The Benedictine Sisters of Kaunas
Our brief history
The monastery ensemble is situated in the northern part of Kaunas Old Town. The ensemble is comprised of the monastery, the church of St. Nicholas and a parsonage. The Gothic St. Nicholas church was built in the XV century. At the beginning it used to be a parish church, later it was given for the nuns of the Benedictine congregation. The first Benedictine sisters arrived to Kaunas from Nesvyzi (now it is Byelorussia) in 1627. At the initiative of a Lithuanian nobleman Andrius Skorulskis, the Grand Duke of Lithuania and the King of Poland Sigismund III granted the sisters St. Nicholas Church in Kaunas. God was gracious for His servants. He has saved our community through all the wars, occupations and deportations. The house of convent was built in 1825.
In 1948, sisters were made to leave their house. The church was closed by the Soviet government and was given to Kaunas public library.
The church was restored and reconsecrated in 1992. This was the first step towards our return to the convent and the revival of the community life. Since 2009 the church belongs to the Benedictine sisters and is considered to be the convent church.
The monastery of St. Benedict is a “school of the Lord’s service” (RB Prol., 45), in which:
– inspired by the Gospel, brothers and sisters are to serve each other (cf. RB 35, 1)
– the aged are honoured and the younger are loved (cf. RB 4, 70-71)
– brothers and sisters prefer nothing whatever to Christ, leading them all together to life everlasting. (cf. RB 72, 11-12)

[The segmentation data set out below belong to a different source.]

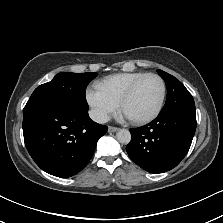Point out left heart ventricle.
<instances>
[{"label": "left heart ventricle", "instance_id": "b2bd125f", "mask_svg": "<svg viewBox=\"0 0 223 223\" xmlns=\"http://www.w3.org/2000/svg\"><path fill=\"white\" fill-rule=\"evenodd\" d=\"M160 94V82L154 77H149L141 83L132 97L123 105L121 112L130 118L146 117L157 107Z\"/></svg>", "mask_w": 223, "mask_h": 223}]
</instances>
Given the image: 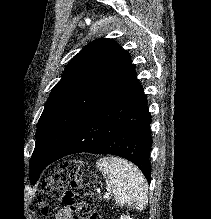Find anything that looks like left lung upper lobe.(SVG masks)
<instances>
[{"label": "left lung upper lobe", "instance_id": "1", "mask_svg": "<svg viewBox=\"0 0 211 219\" xmlns=\"http://www.w3.org/2000/svg\"><path fill=\"white\" fill-rule=\"evenodd\" d=\"M131 66L130 55L113 39H97L83 48L52 89L37 125L34 152L56 155L85 113ZM42 170L31 157L32 184Z\"/></svg>", "mask_w": 211, "mask_h": 219}]
</instances>
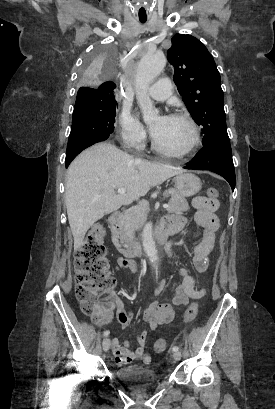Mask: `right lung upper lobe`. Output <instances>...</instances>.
Wrapping results in <instances>:
<instances>
[{
	"instance_id": "cb5924a9",
	"label": "right lung upper lobe",
	"mask_w": 275,
	"mask_h": 409,
	"mask_svg": "<svg viewBox=\"0 0 275 409\" xmlns=\"http://www.w3.org/2000/svg\"><path fill=\"white\" fill-rule=\"evenodd\" d=\"M116 85L112 81H106L100 85L99 90H79V93H91L97 96H114Z\"/></svg>"
}]
</instances>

– Celebration of the Eucharist
– Office of the Hours
– Personal prayer
– Lectio divina
– Catechesis for children and adults
– Spiritual direction
Let all guests who arrive be received as Christ (…) and let due honour be shown to all. (…) Let the greatest care be taken, especially in the reception of the poor and travellers, because Christ is received more specially in them. RB 53, 1; 15
St. Nicholas church is rather unique both from inside and outside. The Gothic style tower of the church often appears in many pictures of Kaunas panorama, while the interior may come as a surprise due to asymmetrical space.